● THINGS TO DO:
1. Using only the news article about the Third Chimurenga album, state whether each statement below agrees with it: (a) the album was recorded in March; (b) all of its tracks are new songs; (c) the studio that recorded the album supplied the details about it. Answer each with yes or no and quote the deciding words from the article.
2. Carry on the news article about the Third Chimurenga album from the point where it stops.

● DOCUMENT PASSAGE:
————————

7/21/01 9:28:28 AM (GMT +2)

Maxwell Sibanda, Entertainment Editor

JONATHAN MOYO, the energetic Minister of State for Information and Publicity in the President’s Office, has broken new ground in the field of propaganda.

Moyo recently teamed up with musicians in the clandestine recording of an 18-track album designed to drum up support for Zanu PF ahead of next year’s presidential election.
The appropriately named Third Chimurenga album was recorded in March, and initially intended for release shortly before this year’s Independence celebrations.
The album is set to be released any time now. The theme of the album centres on the land issue and the liberation struggle.
Musicians and former war veterans Chinx Chingaira and Marko Sibanda composed the lyrics and were vocalists on all tracks, with the Police Band providing the backing.
Apart from three new songs, the rest are said to be old liberation war classics, revamped and spiced with new and more appropriate lyrics.
Chingaira gave lucky Zimbabweans a sneak preview of the album during the Independence and Joshua Nkomo galas. He was backed by the Police Band, a State-supported outfit which performs at most government and some public functions. The songs include Maruza Imi and Mukoma Charlie, both of which Chingaira released immediately after Independence.
Shed Studios, who recorded the album, referred The Daily News to the Department of Information and Publicity for details on the album.

————————

● SOURCE DATA:
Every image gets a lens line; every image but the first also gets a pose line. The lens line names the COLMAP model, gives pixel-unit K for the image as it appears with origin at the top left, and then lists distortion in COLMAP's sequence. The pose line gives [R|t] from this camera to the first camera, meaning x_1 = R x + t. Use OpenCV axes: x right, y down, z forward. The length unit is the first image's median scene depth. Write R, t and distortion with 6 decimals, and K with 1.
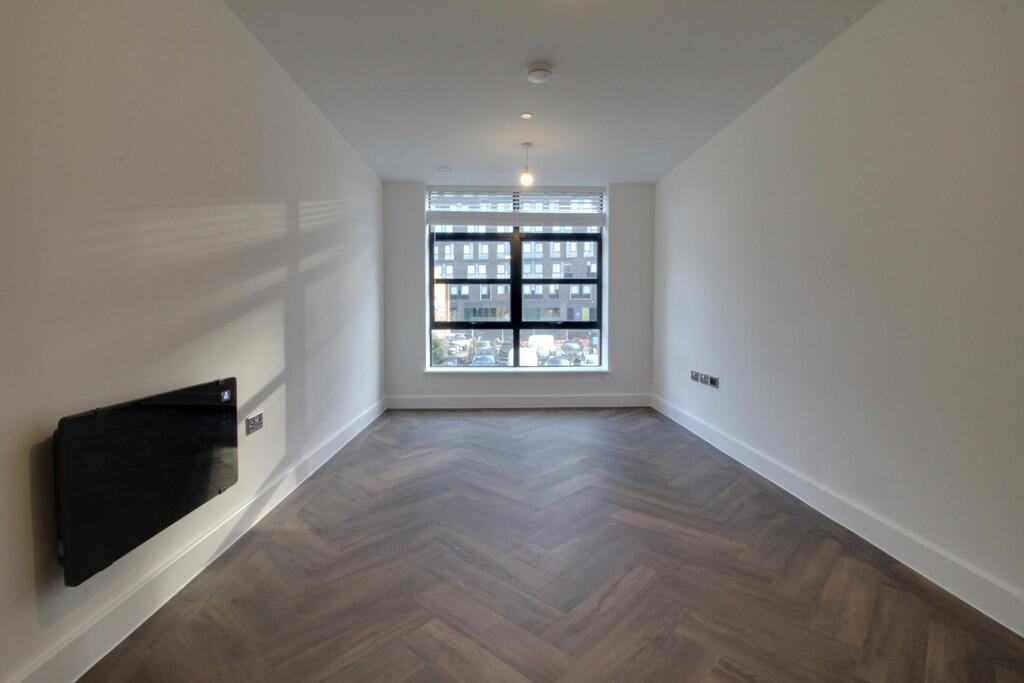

————————

● TASK ANSWERS:
1.
(a) Yes: "The appropriately named Third Chimurenga album was recorded in March"
(b) No: "Apart from three new songs, the rest are said to be old liberation war classics"
(c) No: "Shed Studios, who recorded the album, referred The Daily News to the Department of Information and Publicity for details on the album."

2.
An employee at Shed Studios who declined to be named said: “The recording was a private job. The best thing is for you to get in touch with the Ministry of Information because it was their project. It was a government job.”
The recordings had all along been kept a closely guarded secret. Most of the recordings, which lasted more than a month, were done at night.
Moyo is said to have closely monitored the project and was present during recordings.
Efforts to get comment from Moyo were fruitless.
Contacted for comment, Mavis Gumbo, from the Department of Information and Publicity, referred questions to Munyaradzi Hwengwere.
Hwengwere, a former Principal Press Secretary during the time of the recordings, was this week appointed head of Newsnet, the news-producing arm of the Zimbabwe Broadcasting Corporation (ZBC).
Hwengwere could neither deny nor confirm the recording. He said: “I am not a musician or producer. Phone Cde Chinx and Marko Sibanda and ask them when they will release their album or find their producer.”
Efforts to get in touch with Chingaira, a ZBC employee, were unsuccessful.
His colleague at ZBC said: “Cde Chinx is on national duty. He has been away for quite some time. You can try the Ministry of Information.”
Sibanda was said to be asleep but his manager, Judge Muringai, confirmed that Sibanda and Chingaira had recorded an album as a duet.
Muringai said: “You are talking about Third Chimurenga. It was recorded in March and was supposed to be released immediately before the Independence celebrations. Joseph Goebbels, the information chief in Adolf Hitler’s Nazi government in war-time Germany, used music, film and art to advance propaganda and prop up the regime.
As chairman of the media committee of the ill-fated government appointed Constitutional Commission in 1999, Moyo co-ordinated efforts in which several musicians produced songs supporting the idea of a new constitution.
Zimbabweans later rejected the draft constitution, which would have entrenched the government’s stranglehold on power. The efforts were futile.
The Department of Information and Publicity, through the Broadcasting Authority of Zimbabwe, has also been accused of funding special propaganda productions so as to control and govern artistic productions for political ends.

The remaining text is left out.